Chelzy Belitz and Ava Brueggeman graduated from UW-Platteville in 2018, both with a major in electrical engineering and minor in computer science. Their research in UW-Platteville’s Pioneer Speech Signal Processing Laboratory introduced them to the study of digital signal processing and machine learning for speech-enabled technologies. While at UW-Platteville, they each completed an internship at UT Dallas’s Center for Robust Speech Systems, cementing their desire to continue studying this field after graduation.

Now in their second year of graduate school at UT Dallas, Brueggeman and Belitz had the opportunity last fall to attend the Interspeech 2019 conference in Austria—the largest conference in the field of spoken language processing. While at the conference, they helped organize the Fearless Steps Workshop, which was a continuation of UT Dallas’s collaboration with NASA to digitize and automatically index flight communications from several NASA missions, including Apollo 11. Belitz also worked on the project during her undergraduate internship.

“Because there were so many tracks and so many people involved in the missions, the tapes wound up being hundreds of thousands of hours of data,” said Belitz. “It’s not exactly possible for workers to listen to all of that, so what students at UT Dallas have done is applied different speech processing techniques to analyze the data.”

This involved developing algorithms, annotating portions of the recordings, and automating ways to identify speakers, recognize speech, track emotions, and more.

“This project has a really great historical significance,” said Belitz. “We were able to digitize this data, make it available to the public, and preserve a piece of history.”

The recordings that Belitz helped process for the Apollo 11 flight were used in CNN’s award-winning Apollo 11 documentary. In addition to the project’s historical significance, Belitz explained that it also provides valuable contributions to the study of speech and language technology.

“The Fearless Steps project actually became a challenge within the speech community,” she said. “I was one of a group of people who transcribed a total of 100 hours of Apollo 11 mission data. We then gave the entire data set to the speech community to see if people could figure out better ways of processing this data. It’s significant because it’s very unique—it’s a very large, naturalistic data set.
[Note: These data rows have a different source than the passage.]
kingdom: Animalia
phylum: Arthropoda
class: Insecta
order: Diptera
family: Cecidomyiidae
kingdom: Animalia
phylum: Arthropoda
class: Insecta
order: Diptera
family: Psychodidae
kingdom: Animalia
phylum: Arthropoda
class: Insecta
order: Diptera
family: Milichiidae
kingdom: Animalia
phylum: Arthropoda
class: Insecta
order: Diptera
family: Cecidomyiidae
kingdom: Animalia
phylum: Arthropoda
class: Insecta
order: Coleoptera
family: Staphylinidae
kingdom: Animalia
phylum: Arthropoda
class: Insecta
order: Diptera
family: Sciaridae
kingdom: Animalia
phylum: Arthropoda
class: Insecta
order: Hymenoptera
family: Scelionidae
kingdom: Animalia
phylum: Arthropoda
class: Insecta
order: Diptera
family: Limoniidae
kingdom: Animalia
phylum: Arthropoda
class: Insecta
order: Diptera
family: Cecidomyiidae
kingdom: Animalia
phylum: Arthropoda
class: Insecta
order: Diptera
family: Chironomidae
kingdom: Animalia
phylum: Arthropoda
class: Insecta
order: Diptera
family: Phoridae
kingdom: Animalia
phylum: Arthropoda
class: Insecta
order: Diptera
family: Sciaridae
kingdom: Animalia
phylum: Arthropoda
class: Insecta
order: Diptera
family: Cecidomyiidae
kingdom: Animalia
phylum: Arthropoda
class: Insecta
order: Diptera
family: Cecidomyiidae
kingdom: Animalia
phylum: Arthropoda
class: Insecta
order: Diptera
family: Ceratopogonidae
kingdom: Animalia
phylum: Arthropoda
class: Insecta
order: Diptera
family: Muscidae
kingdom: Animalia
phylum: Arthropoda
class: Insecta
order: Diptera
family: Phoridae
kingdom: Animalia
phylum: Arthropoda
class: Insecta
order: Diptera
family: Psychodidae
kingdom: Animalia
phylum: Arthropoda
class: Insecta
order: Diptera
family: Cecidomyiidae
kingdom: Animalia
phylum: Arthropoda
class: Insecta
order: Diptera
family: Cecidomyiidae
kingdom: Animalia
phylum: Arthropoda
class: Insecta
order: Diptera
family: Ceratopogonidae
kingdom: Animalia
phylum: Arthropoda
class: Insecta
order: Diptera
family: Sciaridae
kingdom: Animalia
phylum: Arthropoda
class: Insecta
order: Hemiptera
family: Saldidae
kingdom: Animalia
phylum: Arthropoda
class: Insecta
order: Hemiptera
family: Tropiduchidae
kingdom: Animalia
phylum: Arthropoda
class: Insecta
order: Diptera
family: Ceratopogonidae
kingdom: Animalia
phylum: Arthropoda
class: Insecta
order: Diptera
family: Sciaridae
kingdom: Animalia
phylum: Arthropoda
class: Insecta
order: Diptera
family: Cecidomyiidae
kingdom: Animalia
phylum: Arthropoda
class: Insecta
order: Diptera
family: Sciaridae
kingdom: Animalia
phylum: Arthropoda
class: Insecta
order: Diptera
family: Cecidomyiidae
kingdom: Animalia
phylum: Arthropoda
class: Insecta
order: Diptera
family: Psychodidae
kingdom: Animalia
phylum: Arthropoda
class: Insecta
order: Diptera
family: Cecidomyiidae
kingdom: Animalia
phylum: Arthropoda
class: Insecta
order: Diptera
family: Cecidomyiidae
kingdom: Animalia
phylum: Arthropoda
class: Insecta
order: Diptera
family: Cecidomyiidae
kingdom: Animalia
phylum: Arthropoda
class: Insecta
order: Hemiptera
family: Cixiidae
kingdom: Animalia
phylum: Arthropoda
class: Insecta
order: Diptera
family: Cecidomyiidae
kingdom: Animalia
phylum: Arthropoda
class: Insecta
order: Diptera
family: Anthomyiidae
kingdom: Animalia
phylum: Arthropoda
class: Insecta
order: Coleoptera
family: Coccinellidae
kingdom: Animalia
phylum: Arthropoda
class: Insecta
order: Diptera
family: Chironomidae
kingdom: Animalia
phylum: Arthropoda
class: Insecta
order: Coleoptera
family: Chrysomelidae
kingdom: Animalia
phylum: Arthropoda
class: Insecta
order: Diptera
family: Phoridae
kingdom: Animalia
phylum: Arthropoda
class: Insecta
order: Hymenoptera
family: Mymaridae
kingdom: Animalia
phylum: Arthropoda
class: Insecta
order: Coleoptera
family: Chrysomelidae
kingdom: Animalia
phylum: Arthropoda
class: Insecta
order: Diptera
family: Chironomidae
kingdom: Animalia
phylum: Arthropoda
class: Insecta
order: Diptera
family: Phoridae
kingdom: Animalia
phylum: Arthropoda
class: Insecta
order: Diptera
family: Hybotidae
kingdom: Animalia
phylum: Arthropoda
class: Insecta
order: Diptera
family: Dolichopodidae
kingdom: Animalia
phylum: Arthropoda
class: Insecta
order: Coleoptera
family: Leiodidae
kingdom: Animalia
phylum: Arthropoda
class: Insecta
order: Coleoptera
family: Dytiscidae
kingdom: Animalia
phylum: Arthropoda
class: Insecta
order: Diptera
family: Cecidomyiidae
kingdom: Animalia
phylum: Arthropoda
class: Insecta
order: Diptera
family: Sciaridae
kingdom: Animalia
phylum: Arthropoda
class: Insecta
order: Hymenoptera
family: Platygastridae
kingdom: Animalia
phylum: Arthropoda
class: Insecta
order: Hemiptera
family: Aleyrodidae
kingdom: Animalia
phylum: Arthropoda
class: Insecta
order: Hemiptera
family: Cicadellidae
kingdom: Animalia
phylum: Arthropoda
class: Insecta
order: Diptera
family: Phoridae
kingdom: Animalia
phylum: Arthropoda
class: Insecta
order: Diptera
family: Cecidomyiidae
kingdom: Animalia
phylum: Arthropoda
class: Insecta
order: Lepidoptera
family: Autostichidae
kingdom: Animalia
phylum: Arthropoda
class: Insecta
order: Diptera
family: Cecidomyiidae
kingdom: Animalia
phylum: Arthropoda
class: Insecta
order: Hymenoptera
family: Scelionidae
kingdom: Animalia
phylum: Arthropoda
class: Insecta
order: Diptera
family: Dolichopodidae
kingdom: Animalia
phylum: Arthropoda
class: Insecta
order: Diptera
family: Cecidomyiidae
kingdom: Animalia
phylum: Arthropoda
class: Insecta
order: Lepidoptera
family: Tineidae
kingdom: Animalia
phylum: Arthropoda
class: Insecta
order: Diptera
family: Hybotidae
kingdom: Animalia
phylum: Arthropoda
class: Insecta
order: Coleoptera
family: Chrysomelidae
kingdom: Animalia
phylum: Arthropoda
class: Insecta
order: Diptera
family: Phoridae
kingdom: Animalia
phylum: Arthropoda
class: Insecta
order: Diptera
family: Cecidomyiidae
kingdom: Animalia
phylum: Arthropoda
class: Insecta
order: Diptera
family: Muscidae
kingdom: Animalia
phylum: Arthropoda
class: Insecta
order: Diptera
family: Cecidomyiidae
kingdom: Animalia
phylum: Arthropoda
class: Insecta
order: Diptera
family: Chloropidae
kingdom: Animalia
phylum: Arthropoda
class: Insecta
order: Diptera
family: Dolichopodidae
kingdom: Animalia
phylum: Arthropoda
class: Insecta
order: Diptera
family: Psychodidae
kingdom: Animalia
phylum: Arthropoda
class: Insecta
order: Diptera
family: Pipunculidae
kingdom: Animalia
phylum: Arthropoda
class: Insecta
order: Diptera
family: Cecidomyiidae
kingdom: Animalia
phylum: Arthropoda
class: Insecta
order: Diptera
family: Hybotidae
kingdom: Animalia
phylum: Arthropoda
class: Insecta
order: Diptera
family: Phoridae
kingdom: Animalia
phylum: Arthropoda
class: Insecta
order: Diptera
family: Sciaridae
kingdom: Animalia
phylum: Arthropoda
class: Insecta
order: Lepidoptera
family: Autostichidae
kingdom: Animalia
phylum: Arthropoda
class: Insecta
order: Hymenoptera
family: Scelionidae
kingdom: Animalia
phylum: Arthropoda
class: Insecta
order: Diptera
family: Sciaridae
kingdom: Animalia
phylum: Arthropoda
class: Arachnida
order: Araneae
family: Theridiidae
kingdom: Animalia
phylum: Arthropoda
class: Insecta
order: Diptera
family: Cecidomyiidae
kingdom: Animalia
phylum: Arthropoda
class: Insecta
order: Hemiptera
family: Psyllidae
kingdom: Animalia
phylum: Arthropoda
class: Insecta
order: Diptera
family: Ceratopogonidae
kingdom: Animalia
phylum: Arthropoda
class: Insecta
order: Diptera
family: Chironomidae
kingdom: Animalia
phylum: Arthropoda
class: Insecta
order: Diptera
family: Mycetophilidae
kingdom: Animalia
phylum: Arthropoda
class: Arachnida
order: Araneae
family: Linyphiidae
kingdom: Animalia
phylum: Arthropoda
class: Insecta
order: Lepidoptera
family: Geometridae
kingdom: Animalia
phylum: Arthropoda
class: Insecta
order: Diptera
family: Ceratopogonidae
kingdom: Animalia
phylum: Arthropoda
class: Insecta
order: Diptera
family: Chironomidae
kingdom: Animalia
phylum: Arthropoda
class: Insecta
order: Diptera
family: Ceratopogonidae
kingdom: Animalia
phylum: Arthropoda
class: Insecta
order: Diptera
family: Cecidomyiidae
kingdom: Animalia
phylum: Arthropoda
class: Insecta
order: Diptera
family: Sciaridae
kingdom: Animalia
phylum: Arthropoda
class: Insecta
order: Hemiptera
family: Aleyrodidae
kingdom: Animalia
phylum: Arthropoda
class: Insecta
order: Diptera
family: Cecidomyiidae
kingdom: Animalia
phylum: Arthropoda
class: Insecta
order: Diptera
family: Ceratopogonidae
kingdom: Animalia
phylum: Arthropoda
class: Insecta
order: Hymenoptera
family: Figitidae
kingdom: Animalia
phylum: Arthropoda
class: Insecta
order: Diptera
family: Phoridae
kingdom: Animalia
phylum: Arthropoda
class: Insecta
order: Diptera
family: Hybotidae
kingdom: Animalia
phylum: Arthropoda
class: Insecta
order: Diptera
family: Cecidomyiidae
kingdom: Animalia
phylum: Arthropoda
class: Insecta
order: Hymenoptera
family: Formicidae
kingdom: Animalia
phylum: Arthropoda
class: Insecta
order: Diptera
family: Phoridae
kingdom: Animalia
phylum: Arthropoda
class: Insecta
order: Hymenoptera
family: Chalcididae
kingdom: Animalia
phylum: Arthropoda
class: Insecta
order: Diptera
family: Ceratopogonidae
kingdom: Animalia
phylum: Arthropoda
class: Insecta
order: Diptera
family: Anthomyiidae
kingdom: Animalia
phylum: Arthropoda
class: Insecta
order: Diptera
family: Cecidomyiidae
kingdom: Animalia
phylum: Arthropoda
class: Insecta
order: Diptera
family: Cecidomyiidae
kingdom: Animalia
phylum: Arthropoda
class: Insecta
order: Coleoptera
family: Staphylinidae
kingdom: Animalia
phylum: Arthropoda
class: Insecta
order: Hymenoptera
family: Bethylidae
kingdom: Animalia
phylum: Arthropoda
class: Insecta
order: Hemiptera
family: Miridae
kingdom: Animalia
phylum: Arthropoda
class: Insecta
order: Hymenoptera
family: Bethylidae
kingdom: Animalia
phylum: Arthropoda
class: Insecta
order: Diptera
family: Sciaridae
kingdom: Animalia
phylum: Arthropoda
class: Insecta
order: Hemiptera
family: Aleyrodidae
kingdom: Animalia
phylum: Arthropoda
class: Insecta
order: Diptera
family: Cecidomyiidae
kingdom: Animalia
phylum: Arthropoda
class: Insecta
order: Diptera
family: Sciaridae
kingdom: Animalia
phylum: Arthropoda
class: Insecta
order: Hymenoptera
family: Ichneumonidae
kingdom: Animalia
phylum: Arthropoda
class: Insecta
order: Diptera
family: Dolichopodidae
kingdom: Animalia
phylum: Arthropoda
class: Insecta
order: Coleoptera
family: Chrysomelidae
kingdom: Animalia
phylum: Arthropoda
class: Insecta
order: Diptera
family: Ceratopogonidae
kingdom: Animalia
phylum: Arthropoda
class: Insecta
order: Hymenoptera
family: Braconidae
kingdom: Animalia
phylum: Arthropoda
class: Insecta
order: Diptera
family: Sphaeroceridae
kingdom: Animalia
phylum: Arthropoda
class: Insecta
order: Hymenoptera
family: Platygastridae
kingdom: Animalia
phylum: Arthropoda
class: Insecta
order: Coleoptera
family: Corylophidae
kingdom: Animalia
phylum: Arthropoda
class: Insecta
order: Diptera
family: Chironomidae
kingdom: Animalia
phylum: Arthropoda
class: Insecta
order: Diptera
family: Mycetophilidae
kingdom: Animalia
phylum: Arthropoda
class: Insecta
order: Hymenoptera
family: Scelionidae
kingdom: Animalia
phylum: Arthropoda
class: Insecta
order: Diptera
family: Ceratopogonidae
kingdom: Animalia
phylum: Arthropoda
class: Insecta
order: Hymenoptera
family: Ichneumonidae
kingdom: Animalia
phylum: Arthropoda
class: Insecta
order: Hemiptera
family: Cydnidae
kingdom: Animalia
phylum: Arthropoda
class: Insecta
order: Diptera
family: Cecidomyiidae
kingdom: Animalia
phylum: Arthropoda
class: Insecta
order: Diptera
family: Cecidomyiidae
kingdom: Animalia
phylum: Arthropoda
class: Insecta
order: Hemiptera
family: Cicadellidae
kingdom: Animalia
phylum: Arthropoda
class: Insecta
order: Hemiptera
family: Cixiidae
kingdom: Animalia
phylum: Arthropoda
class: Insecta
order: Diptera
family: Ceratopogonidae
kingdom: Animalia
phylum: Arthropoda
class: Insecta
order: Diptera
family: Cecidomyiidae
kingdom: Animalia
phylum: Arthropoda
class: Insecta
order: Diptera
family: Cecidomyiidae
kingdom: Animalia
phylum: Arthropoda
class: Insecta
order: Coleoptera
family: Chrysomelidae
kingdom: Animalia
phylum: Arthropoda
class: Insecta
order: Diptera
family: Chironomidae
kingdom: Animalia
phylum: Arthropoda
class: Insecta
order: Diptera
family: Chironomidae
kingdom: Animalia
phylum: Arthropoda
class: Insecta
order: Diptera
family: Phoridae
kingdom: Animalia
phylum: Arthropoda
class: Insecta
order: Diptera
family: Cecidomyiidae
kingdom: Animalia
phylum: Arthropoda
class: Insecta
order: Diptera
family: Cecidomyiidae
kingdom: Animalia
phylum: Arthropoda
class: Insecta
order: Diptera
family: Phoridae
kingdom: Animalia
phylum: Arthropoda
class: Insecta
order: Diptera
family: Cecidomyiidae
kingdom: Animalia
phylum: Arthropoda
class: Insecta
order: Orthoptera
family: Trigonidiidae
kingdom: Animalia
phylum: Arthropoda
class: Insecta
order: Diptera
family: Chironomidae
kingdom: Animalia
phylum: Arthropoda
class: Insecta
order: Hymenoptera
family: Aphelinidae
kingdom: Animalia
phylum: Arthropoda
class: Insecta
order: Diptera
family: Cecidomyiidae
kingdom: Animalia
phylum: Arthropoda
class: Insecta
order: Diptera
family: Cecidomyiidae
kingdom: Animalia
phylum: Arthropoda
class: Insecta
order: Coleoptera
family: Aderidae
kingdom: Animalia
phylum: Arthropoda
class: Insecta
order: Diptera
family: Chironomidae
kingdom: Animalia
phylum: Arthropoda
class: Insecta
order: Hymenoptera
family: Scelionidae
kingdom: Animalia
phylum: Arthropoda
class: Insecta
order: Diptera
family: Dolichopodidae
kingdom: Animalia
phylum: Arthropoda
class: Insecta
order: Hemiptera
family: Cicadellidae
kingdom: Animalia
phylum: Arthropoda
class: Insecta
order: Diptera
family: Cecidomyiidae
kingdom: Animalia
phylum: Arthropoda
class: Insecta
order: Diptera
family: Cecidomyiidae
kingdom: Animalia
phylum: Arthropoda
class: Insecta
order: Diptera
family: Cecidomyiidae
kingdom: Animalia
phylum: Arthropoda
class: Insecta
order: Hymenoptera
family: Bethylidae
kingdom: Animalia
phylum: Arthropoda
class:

Right now, a lot of speech technology tends to work very well when there are a lot of constraints—for example someone is just reading something or is giving a prompted speech—but a lot of them tend to not work as well when it uses naturalistic data. We wanted to take advantage of it, because it gave us a chance to actually look into our naturalistic data and look into the sort of difficulties that come with that. There are interruptions, people misspeaking, and all the things that come with natural speech.”

Both alumni are also working on various speech technology research. Brueggeman is continuing work on a cochlear implant project that she started on as an undergraduate. “Cochlear implants are kind of like hearing aids, except they are meant for people with even more severe hearing loss or who have been deaf from birth,” Brueggeman explained. “It has a part that is surgically inserted into the inner part of the ear and it directly stimulates the auditory nerve. In that way, it gives people who have lost their hearing, a new sense of hearing.”

The project Brueggeman is contributing to, CCi-MOBILE, is a portable research platform aimed at making it easier for researchers to test their new algorithms for people with cochlear implants.

“If you are working on speech enhancements, and you would like to make it easier for people with cochlear implants to be able to understand other people, you could use CCi-MOBILE to test an algorithm on a person with cochlear implants. It’s unique in that it can be taken outside of the lab; you could go to Starbucks or the library, or send it home with them,” said Brueggeman, who has been recently focusing on Android development for the platform.

Brueggeman is also looking into music accessibility for people with cochlear implants. “Speech recognition in quiet settings is pretty good for people with cochlear implants, but it’s more difficult when they are listening to music because it’s pretty complicated and there are a lot of different interactions between things,” she said.

Belitz has also been involved in a project that aims to improve hearing aid systems based on machine learning concepts. This work gave her the opportunity to publish her first paper, as well as present at the Interspeech conference.

Both Belitz and Brueggeman credit the opportunities they had for research at UW-Platteville, particularly with Dr. Hynek Boril, Assistant Professor of Electrical Engineering, for encouraging them to pursue Ph.Ds. in this area.

“I think a lot of us [at UW-Platteville] didn’t think that much about going to graduate school,” said Brueggeman. “We were prepared really well in our classes, but I think most people just want to join industry immediately after graduation. Hynek was a big inspiration and showed us what we could do if we continued to graduate school.”